◆ TEXT SHOWN
»»

My goal this year is to find the best patterning 4, 2, BB and BBB and buy a case or two of each. I get pretty p'd off when I cant find the load I like to shoot. Its the primary reason I keep going back to a smooth bore shotgun for deer, I know I'll be able to find the cheap winchester slugs year after year.

Time to get the calls out and start driving the wife and neighbors nuts!!!


----------



## firstflight111

find what you like and buy a case or 2 i buy 1 case of 2... 1 case of bb and ..1 case of 4,6.5,7 ...and i get odd ball stuff given to me during the season .. if i only hunted 3 or 4 days i would buy bismuth.. to me thats the only shot worth the money ...even at 1200 fps... and i have shot just about everything thats made...dead coyote is good to


----------



## ErieAngler

firstflight111 said:


> ...dead coyote is good to


Ive heard that stuff is sick, a guy my buddy hunts with swears he took a goose out to 60 yards stone dead.


----------



## Pike

I shoot a Nova, and have not found anything better than 3.5 Kent Fast Steel in a #2.

I thought that you were not supposed to shoot steel shot through a full choke?????


----------



## ducky152000

Pike said:


> I shoot a Nova, and have not found anything better than 3.5 Kent Fast Steele in a #2.
> 
> I thought that you were not supposed to shoot steele shot through a full choke?????


Its a full choke for steel, you are rite factory chokes that are for lead should not be shot with steel shot. because of steel shot being so much tighter and harder than lead.


----------



## goose commander

pike you must be a HECK of a man. nova with 3.5 must kick like a mule. i think that gun weighs in around 7 pounds dont it? theres a good mix of men here shooting the 3" versus the 3.5. so now the question is, would you rather be a stage quality caller or lots of motion in the spread? what are some tricks and tacktics for movement or to calling better?


----------



## I_Shock_Em

goose commander said:


> pike you must be a HECK of a man. nova with 3.5 must kick like a mule.



In my opinion the Nova with 3.5's doesn't kick too bad. I've never had problems with it.


----------



## ErieAngler

I may be wrong but I dont think being a good stage caller makes you a good hunter. That being said, I wouldnt tell anyone I'm a good or a great caller for that matter. All I say is I put my fair share of feet on the ground last year.

««

◆ ASSIGNED TASK 1
Answer these questions from the forum thread on shotgun loads:
(a) What type of shot would firstflight111 buy if hunting only 3 or 4 days?
(b) What load has Pike found nothing better than in his Nova?
(c) Roughly how much does goose commander think the Nova weighs?
◆ ASSIGNED TASK 2
Continue the forum thread on shotgun loads from the point at which it stops.
The data entries have no connection to the forum thread on shotgun loads.

◆ Stored data entries
»»

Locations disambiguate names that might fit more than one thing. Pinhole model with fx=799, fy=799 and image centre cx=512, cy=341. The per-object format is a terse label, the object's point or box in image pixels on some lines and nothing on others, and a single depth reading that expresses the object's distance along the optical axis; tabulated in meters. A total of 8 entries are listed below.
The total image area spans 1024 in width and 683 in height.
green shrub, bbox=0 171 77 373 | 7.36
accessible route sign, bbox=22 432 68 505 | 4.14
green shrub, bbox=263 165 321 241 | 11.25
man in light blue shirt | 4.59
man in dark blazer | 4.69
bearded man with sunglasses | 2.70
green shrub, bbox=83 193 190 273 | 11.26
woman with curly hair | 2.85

««

◆ RESPONSE 1
(a) Bismuth.
(b) 3.5 Kent Fast Steel in a #2.
(c) Around 7 pounds.

◆ RESPONSE 2
IMO, the secrete to hunting is know when and when not to call, and once you know that, its how much. I take the approach of trying to keep their attention. I only really blow hard to get them to look my way. Once I have them looking I try to let them tell me what they want. I blow few cadences when duck hunting, mostly single quacks and feed chuckle. Geese, well I blew a 12 year flute all last year. I messed with some short reeds this summer and didnt really find one I liked, I picked up a Foiles Migrator off of Ducksdemise and I think its going to be the cats meow this season...real goosey and quick as you need to be. 

As for motion, if youre after ducks its mojos and jerk cords. I killed probably half my ducks last year using only two mojos in a goose field spread. They are leathal.


----------



## goose commander

I_Shock_Em said:


> In my opinion the Nova with 3.5's doesn't kick too bad. I've never had problems with it.


dont get me wrong shock its a great gun. i shot one once with and 2 once load and thought i lost some teeth afterwards, now it was lead i was shooting.


----------



## ErieAngler

Are 3.5s really necessary?? I used them on geese last year, but had better results with my 3 in rem express mags. I have to imagine if i would have patterned my gun there would have been holes in the 3.5s and choke i were shooting.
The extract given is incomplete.